Ma bouteille de Leyde reprend certains motifs du texte de Kleist, et notamment cette métaphore électrique. Ce qui m’intéressait également dans Sur l’élaboration…, c’est la présence de sa sœur, Ulrike. Elle est la destinataire privilégiée. Kleist se met en scène à sa table de travail, au début du texte, alors que son esprit ne parvient pas à former une idée claire, il fixe analogiquement son attention sur une lumière probablement artificielle mais celle-ci ne parvient pas à l’éclairer. Ce n’est que lorsqu’il s’adresse à Ulrike, sans que celle-ci n’ait besoin de lui répondre (précise-t-il), que les idées finissent par lui arriver et à s’organiser. Le processus par lequel l’idée vient à l’esprit ne tient pas ici du miracle, c’est une fabrique de chair et de sang (« J’intègre des sons inarticulés, j’étire les mots de liaison, je vais jusqu’à glisser une apposition là où elle est inutile, j’use d’autres artifices visant à rallonger le discours pour gagner le temps nécessaire à la fabrication de mon idée sur l’atelier de la raison »).

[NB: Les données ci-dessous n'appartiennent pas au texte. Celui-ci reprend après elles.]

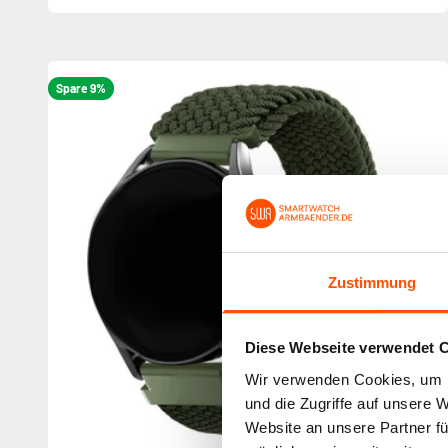
Spare 9%
Zustimmung
Diese Webseite verwendet 
Wir verwenden Cookies, um I
und die Zugriffe auf unsere 
Website an unsere Partner fü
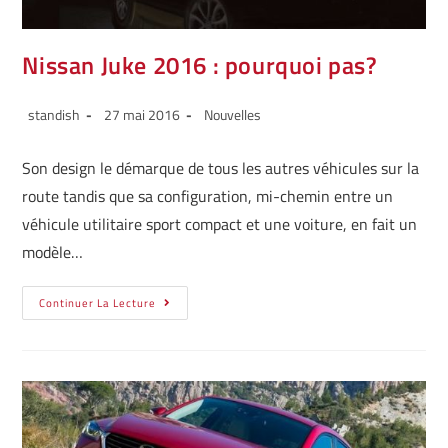
Nissan Juke 2016 : pourquoi pas?
standish
27 mai 2016
Nouvelles
Son design le démarque de tous les autres véhicules sur la
route tandis que sa configuration, mi-chemin entre un
véhicule utilitaire sport compact et une voiture, en fait un
modèle…
Continuer La Lecture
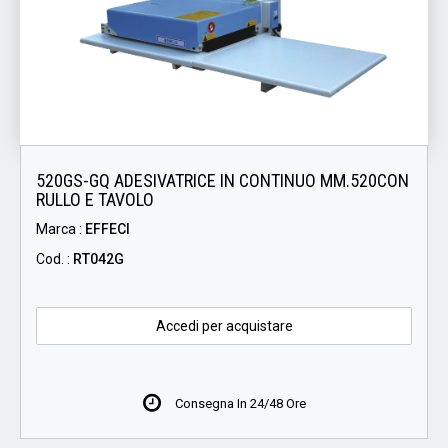
520GS-GQ ADESIVATRICE IN CONTINUO MM.520CON
RULLO E TAVOLO
Marca :
EFFECI
Cod. :
RT042G
Accedi per acquistare
Consegna In 24/48 Ore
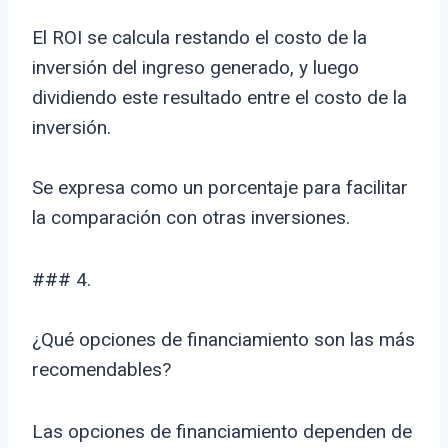
El ROI se calcula restando el costo de la
inversión del ingreso generado, y luego
dividiendo este resultado entre el costo de la
inversión.
Se expresa como un porcentaje para facilitar
la comparación con otras inversiones.
### 4.
¿Qué opciones de financiamiento son las más
recomendables?
Las opciones de financiamiento dependen de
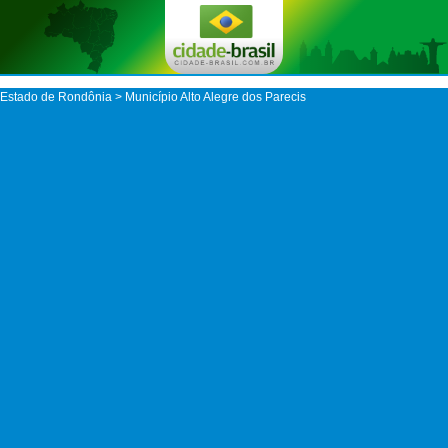
Estado de Rondônia
>
Município Alto Alegre dos Parecis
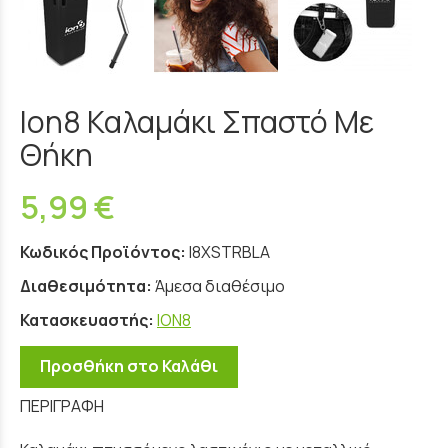
Ion8 Καλαμάκι Σπαστό Με
Θήκη
5,99 €
Κωδικός Προϊόντος:
I8XSTRBLA
Διαθεσιμότητα:
Άμεσα διαθέσιμο
Κατασκευαστής:
ION8
Προσθήκη στο Καλάθι
ΠΕΡΙΓΡΑΦΗ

Sur ce point, le texte de Kleist et la Correspondance me semblent liés. L’un et l’autre posent la question de l’adresse et le renversement qui se produit en ce lieu. Lisant les lettres de Kleist à ses différents destinataires, et notamment à sa sœur, nous assistons à une situation de parole à sens unique. Kleist se confie, par l’intermédiaire du papier, mais il n’a peut-être rien à dire. Contrairement à l’œuvre que lui impose sa vocation, qui ne cesse de le dévorer, de l’accaparer et de l’angoisser. Comme « l’idée vient en parlant », quelque chose de la relation impossible se dit dans les interstices d’une adresse que nous recevons par défaut, retraçant un cheminement de pensée, un peu comme nous repêcherions une bouteille jetée à la mer deux cents et quelques années plus tôt.